[Rendered images with source text]
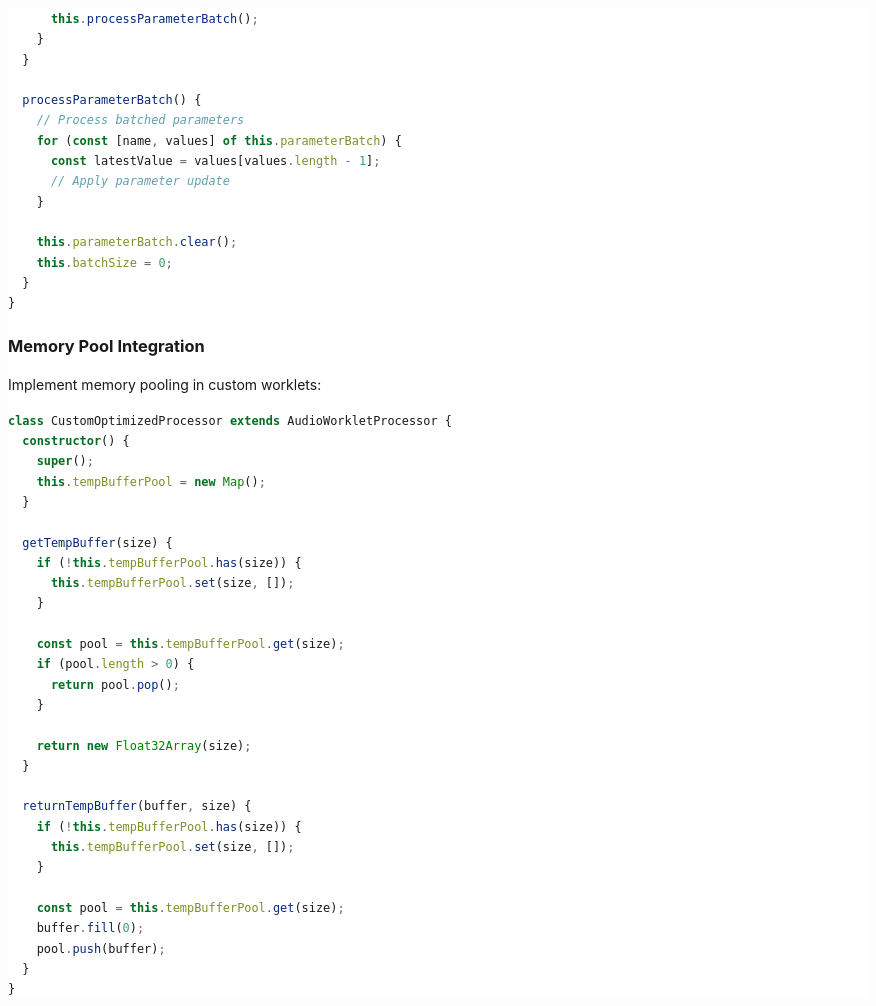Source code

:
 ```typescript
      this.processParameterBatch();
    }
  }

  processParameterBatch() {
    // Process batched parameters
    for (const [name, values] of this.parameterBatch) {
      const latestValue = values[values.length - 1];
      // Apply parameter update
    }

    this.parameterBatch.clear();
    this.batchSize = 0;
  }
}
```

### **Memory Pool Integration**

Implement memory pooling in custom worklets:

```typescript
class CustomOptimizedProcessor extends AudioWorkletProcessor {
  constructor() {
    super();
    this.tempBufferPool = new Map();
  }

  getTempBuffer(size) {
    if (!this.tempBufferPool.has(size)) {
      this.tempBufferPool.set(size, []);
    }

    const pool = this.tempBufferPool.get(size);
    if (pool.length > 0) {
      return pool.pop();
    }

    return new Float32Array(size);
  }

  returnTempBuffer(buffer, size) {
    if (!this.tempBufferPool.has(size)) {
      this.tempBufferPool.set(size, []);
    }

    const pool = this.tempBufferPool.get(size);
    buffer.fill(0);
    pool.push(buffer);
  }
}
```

...

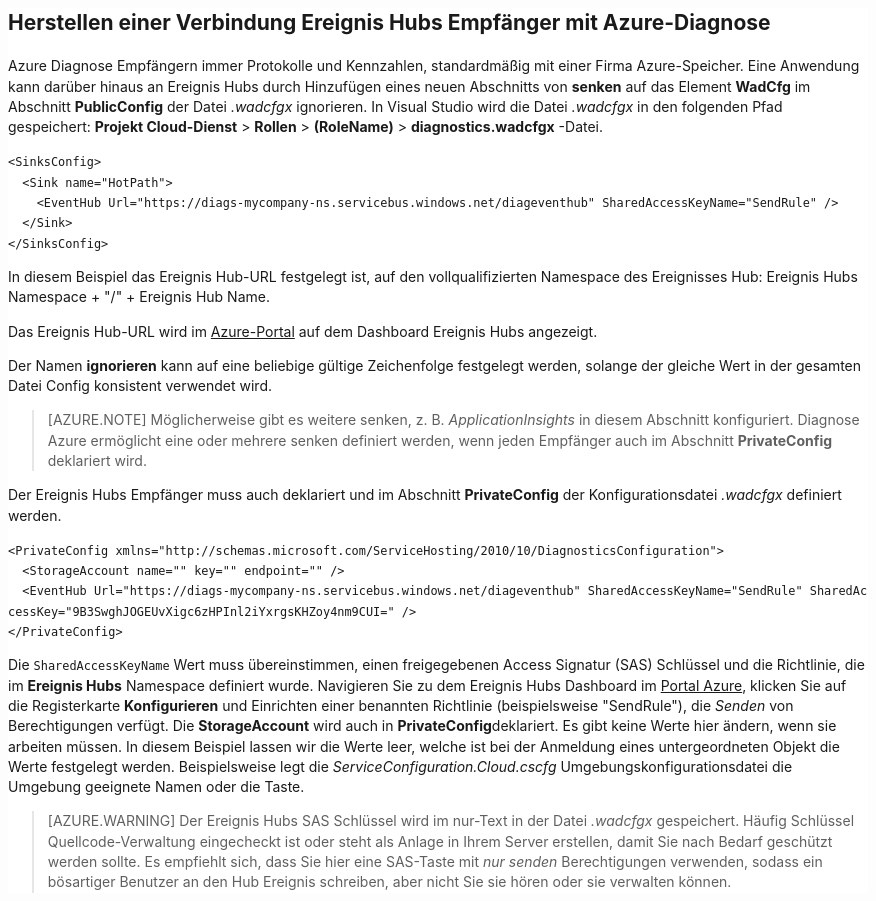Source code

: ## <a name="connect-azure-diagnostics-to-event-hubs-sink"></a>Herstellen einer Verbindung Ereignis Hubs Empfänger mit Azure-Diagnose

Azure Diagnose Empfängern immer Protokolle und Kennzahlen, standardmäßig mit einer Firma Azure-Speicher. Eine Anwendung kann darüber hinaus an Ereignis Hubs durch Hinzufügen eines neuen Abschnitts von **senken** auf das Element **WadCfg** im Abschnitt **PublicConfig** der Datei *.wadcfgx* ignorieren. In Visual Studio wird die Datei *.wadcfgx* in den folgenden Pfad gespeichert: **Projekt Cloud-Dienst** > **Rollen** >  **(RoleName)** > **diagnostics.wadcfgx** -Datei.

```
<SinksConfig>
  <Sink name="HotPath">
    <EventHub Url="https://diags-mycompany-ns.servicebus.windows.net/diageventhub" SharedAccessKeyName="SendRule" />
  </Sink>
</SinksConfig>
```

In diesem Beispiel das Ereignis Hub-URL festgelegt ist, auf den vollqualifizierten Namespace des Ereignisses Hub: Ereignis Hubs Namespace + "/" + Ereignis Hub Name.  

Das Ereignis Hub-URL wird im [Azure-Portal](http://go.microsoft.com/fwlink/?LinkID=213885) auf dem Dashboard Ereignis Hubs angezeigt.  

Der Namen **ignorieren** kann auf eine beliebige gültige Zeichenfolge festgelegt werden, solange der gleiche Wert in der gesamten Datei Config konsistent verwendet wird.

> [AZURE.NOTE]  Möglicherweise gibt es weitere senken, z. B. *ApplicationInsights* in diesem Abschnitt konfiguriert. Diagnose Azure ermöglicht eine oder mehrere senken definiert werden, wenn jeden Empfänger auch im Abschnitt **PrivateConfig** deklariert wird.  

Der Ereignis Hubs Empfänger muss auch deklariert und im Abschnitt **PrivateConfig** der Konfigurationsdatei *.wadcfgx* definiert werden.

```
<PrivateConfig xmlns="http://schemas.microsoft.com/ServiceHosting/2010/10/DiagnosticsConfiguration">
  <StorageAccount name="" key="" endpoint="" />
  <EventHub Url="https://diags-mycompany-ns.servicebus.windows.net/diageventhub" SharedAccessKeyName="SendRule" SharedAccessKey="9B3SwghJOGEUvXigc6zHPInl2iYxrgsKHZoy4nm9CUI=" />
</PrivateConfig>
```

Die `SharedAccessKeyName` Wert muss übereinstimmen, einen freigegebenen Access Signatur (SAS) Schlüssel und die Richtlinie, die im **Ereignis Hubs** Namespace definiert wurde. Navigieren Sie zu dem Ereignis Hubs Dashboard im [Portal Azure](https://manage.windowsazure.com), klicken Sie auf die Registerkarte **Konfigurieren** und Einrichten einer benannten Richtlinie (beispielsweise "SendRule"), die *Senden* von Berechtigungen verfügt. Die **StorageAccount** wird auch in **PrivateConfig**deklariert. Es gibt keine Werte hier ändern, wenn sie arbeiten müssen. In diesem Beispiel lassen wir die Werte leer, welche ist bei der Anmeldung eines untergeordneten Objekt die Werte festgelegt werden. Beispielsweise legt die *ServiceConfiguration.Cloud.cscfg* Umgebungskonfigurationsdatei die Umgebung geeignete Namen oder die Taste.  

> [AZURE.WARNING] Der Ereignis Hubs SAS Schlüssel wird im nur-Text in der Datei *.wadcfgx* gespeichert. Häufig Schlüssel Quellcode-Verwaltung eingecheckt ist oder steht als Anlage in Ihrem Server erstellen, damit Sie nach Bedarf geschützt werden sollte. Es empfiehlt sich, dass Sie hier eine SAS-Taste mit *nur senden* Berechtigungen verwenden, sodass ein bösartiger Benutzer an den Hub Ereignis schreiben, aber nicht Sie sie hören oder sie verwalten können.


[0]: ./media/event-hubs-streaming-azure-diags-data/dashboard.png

---

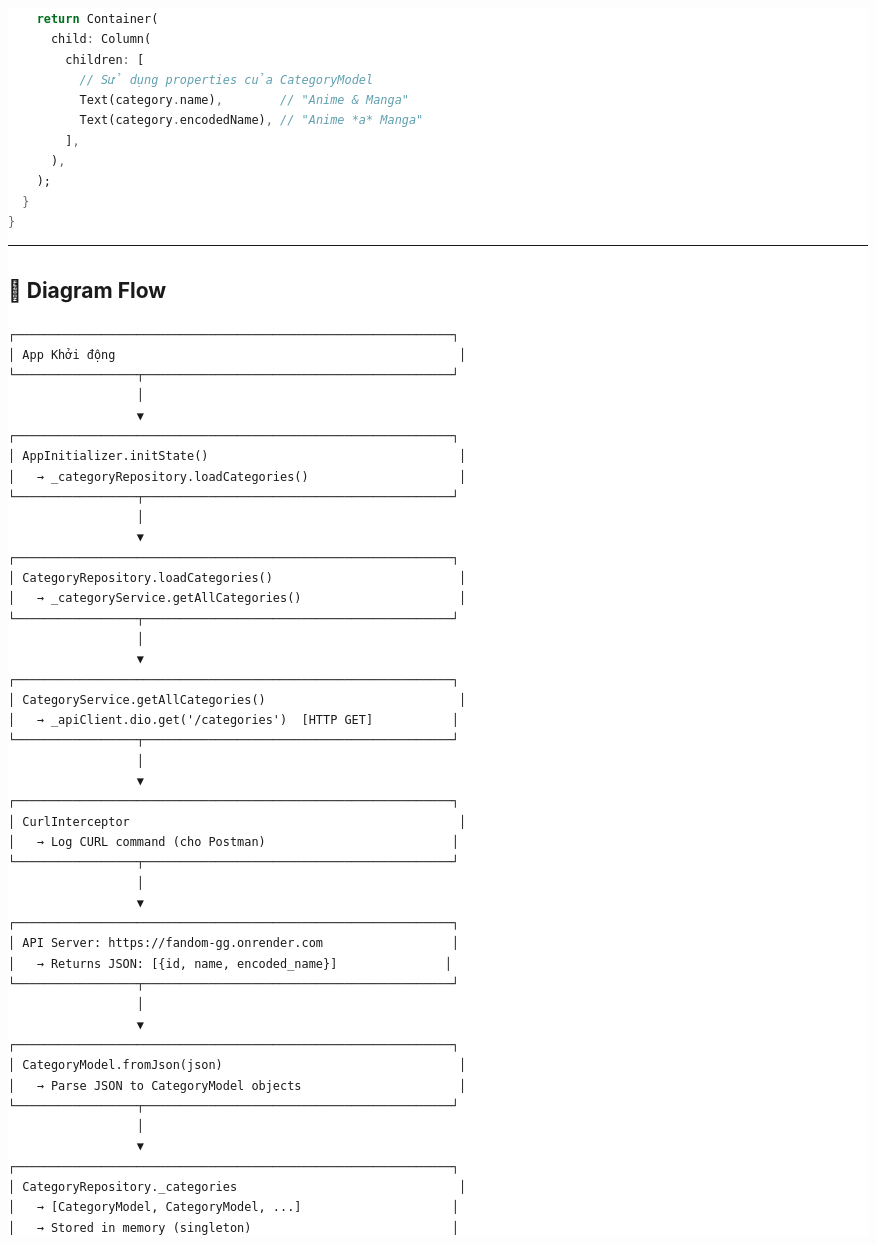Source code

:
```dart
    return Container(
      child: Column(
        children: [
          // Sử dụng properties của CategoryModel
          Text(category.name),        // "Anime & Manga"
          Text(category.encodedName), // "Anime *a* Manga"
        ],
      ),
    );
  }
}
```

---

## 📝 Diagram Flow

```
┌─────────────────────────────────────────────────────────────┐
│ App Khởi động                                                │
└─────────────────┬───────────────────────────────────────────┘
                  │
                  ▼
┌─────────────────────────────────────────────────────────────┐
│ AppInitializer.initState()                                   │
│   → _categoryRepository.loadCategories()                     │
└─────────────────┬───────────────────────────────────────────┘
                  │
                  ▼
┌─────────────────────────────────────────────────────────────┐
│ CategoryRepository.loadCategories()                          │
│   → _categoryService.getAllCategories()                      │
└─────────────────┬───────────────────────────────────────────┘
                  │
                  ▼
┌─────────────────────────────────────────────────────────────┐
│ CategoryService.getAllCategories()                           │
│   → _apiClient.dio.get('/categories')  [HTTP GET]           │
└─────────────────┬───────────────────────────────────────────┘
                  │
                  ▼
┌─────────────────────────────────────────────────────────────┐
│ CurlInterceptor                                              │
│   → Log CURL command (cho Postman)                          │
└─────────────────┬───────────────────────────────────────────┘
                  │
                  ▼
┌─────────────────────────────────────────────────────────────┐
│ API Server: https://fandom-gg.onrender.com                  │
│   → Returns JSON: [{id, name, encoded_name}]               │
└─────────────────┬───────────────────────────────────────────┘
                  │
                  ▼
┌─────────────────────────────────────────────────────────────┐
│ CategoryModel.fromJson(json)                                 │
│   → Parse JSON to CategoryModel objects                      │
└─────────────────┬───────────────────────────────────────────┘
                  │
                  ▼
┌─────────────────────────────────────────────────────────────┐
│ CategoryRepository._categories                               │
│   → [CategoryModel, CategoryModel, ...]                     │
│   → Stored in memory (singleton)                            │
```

#### ABOUT THIS EXERCISE
Only one stretch of the records above is wanted: the lines between the one holding "In diesem Beispiel das" and the one holding "oder die Taste.", inclusive, reproduced exactly.

#### SOLUTION
In diesem Beispiel das Ereignis Hub-URL festgelegt ist, auf den vollqualifizierten Namespace des Ereignisses Hub: Ereignis Hubs Namespace + "/" + Ereignis Hub Name.  

Das Ereignis Hub-URL wird im [Azure-Portal](http://go.microsoft.com/fwlink/?LinkID=213885) auf dem Dashboard Ereignis Hubs angezeigt.  

Der Namen **ignorieren** kann auf eine beliebige gültige Zeichenfolge festgelegt werden, solange der gleiche Wert in der gesamten Datei Config konsistent verwendet wird.

> [AZURE.NOTE]  Möglicherweise gibt es weitere senken, z. B. *ApplicationInsights* in diesem Abschnitt konfiguriert. Diagnose Azure ermöglicht eine oder mehrere senken definiert werden, wenn jeden Empfänger auch im Abschnitt **PrivateConfig** deklariert wird.  

Der Ereignis Hubs Empfänger muss auch deklariert und im Abschnitt **PrivateConfig** der Konfigurationsdatei *.wadcfgx* definiert werden.

```
<PrivateConfig xmlns="http://schemas.microsoft.com/ServiceHosting/2010/10/DiagnosticsConfiguration">
  <StorageAccount name="" key="" endpoint="" />
  <EventHub Url="https://diags-mycompany-ns.servicebus.windows.net/diageventhub" SharedAccessKeyName="SendRule" SharedAccessKey="9B3SwghJOGEUvXigc6zHPInl2iYxrgsKHZoy4nm9CUI=" />
</PrivateConfig>
```

Die `SharedAccessKeyName` Wert muss übereinstimmen, einen freigegebenen Access Signatur (SAS) Schlüssel und die Richtlinie, die im **Ereignis Hubs** Namespace definiert wurde. Navigieren Sie zu dem Ereignis Hubs Dashboard im [Portal Azure](https://manage.windowsazure.com), klicken Sie auf die Registerkarte **Konfigurieren** und Einrichten einer benannten Richtlinie (beispielsweise "SendRule"), die *Senden* von Berechtigungen verfügt. Die **StorageAccount** wird auch in **PrivateConfig**deklariert. Es gibt keine Werte hier ändern, wenn sie arbeiten müssen. In diesem Beispiel lassen wir die Werte leer, welche ist bei der Anmeldung eines untergeordneten Objekt die Werte festgelegt werden. Beispielsweise legt die *ServiceConfiguration.Cloud.cscfg* Umgebungskonfigurationsdatei die Umgebung geeignete Namen oder die Taste.  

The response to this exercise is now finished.